Rs (m) 3QFY08 3QFY09 Change 9mFY08 9mFY09 Change
Interest income 24,223 32,616 34.6% 67,348 88,262 31.1%
Interest Expense 16,705 21,333 27.7% 45,924 59,126 28.7%
Net Interest Income 7,518 11,283 50.1% 21,424 29,136 36.0%
NIM (%) 2.8% 3.0%
Other Income 3,837 3,921 2.2% 8,864 8,970 1.2%
Other Expense 4,997 6,656 33.2% 13,391 16,402 22.5%
Provisions and contingencies 1,108 (449) 3,637 4,541 24.9%
Profit before tax 5,250 8,997 71.4% 13,260 17,163 29.4%
Tax 1,600 2,280 42.5% 4,600 4,550 -1.1%
Profit after tax / (loss) 3,650 6,717 84.0% 8,660 12,613 45.6%
Net profit margin (%) 15.1% 20.6% 12.9% 14.3%
No. of shares (m) 505.1
Book value per share (Rs)* 135.9
P/BV (x) 1.1
* (Book value as on 31st December 2008)

What has driven performance in 3QFY09?
  • In what can be called a commendable performance of Union Bank of India (UBI) for the nine month period ended December 2008, the bank has managed to balance growth across all the parameters without showing any stress. UBI has managed to hedge the slowdown in the growth of retail and agriculture segments by tapping the SME clients. The higher yield on advances and increased CASA proportion also helped the bank improve its NIMs by 0.2%. It may be recalled that the bank had set a target of growing advances and deposits by 22% YoY and 23% YoY respectively, enhancing its CASA proportion by 2% annually and is targeting NIM of 2.8% for FY09. It seems well in track of meeting its targets.

    Leveraging SME support
    9mFY08 % of total 9mFY09 % of total Change
    Advances 742,517 929,780 25.2%
    Corporate 258,347 34.8% 335,750 36.1% 30.0%
    Agriculture 299,120 40.3% 350,080 37.7% 17.0%
    Retail 74,030 10.0% 97,830 10.5% 32.1%
    SME 111,020 15.0% 146,120 15.7% 31.6%
    Deposits 992,270 1,296,470 30.7%
    CASA 328,430 33.3% 393,780 34.8% 19.9%
    Term deposits 663,840 66.7% 902,690 65.2% 36.0%

  • The bank’s cost to income ratio marginally dropped from 44.0% in 9mFY08 to 43% in 9mFY09 despite the provision for wage arrears as also for brand building expenses. Also, the bank had proactively fully provided for its AS15 requirement of Rs 3.5 bn in FY08 itself. Thus, it is unlikely to see any negative or one time cost surprises in the medium term. We expect this cost advantage to further improve the bank’s efficiency ratios. The bank expects its cost to income ratio to stabilise at 41% by FY10 (one of the lowest in the banking sector).

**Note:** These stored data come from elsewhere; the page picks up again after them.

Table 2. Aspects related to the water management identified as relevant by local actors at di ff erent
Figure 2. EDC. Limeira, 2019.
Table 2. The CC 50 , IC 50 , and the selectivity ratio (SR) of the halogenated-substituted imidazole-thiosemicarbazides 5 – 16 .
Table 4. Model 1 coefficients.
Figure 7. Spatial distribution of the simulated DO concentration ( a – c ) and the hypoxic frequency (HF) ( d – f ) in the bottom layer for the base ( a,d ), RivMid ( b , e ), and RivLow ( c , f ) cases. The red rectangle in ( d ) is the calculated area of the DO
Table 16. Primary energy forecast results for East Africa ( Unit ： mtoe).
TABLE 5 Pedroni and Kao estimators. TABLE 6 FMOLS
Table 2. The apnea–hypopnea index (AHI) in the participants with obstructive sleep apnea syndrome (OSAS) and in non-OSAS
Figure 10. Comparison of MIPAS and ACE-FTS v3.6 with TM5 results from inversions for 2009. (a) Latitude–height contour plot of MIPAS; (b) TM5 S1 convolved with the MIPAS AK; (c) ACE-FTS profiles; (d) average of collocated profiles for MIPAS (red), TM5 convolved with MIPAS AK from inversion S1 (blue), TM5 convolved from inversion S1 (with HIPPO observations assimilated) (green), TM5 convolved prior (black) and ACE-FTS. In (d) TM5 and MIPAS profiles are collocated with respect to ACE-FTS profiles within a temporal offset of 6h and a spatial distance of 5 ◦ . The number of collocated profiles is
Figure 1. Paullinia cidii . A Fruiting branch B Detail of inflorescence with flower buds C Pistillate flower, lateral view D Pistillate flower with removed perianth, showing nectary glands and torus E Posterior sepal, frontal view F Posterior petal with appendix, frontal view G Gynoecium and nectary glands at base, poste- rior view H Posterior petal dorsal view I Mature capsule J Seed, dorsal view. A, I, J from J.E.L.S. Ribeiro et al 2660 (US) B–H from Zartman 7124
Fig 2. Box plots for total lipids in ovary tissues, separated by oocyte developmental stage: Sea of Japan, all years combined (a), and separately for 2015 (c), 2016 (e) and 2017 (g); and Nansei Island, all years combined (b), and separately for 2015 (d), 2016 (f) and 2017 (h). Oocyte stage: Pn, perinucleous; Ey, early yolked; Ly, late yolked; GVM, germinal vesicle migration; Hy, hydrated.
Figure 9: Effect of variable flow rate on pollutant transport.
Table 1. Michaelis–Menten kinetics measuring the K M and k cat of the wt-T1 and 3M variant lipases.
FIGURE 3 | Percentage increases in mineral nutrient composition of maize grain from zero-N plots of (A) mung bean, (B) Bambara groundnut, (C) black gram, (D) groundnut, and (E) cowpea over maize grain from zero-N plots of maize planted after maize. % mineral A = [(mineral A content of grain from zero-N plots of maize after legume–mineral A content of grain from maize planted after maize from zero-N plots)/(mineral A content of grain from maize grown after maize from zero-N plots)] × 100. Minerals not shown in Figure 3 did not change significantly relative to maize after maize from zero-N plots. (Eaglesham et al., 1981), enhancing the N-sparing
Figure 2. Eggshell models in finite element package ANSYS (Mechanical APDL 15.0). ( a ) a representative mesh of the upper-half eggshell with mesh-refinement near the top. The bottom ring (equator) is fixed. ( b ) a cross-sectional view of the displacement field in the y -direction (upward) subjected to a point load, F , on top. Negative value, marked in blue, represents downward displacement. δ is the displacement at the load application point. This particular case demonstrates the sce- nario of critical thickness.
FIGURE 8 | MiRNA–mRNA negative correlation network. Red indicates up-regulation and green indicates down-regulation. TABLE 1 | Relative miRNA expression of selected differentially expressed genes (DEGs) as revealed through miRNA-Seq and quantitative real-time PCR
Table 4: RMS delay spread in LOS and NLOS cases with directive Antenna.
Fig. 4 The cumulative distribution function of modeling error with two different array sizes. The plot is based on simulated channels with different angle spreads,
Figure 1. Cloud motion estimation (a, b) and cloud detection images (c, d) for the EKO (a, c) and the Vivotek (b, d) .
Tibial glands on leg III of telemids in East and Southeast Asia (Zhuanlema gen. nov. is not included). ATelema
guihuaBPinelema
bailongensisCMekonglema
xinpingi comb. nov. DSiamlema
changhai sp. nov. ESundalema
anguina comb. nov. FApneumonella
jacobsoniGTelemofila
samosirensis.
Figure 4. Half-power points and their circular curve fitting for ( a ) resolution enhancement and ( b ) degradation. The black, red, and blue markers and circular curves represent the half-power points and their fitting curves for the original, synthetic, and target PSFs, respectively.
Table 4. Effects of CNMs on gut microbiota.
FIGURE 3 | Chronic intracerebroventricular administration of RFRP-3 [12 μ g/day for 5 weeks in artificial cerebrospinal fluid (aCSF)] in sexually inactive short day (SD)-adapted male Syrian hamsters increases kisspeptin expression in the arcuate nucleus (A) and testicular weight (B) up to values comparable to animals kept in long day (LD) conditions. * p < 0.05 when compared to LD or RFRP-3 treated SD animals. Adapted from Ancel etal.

  • UBI has a lot of catching up to do with its peers in fee income, which forms merely 19% of the bank’s total income. The growth in other income has also been very marginal as the bank had 67% of the investment in the held-to-maturity basket (HTM) at the end of 9mFY09.

  • While UBI has witnessed a significant reduction in the absolute value of its gross NPAs over the last 12 months (from 2.1% to 1.7%); the net NPAs too have declined from 0.4% of total advances in 1HFY08 to 0.1% in 9mFY09, bringing it to the lowest in the sector. More importantly, the NPA coverage ratio stood at 92%at the end of 9mFY09 (84% in 9mFY08).

What to expect?
At the current price of Rs 146, the stock is valued at 0.7 times our estimated FY11 adjusted book value. UBI is currently comfortably placed in terms of capital adequacy to grow its business and for Basel II compliance. Further, adequate capital, a high provisioning cover and reasonable consistency in asset quality makes it a de-risked play in the PSU banking space. We reiterate our positive view on the stock.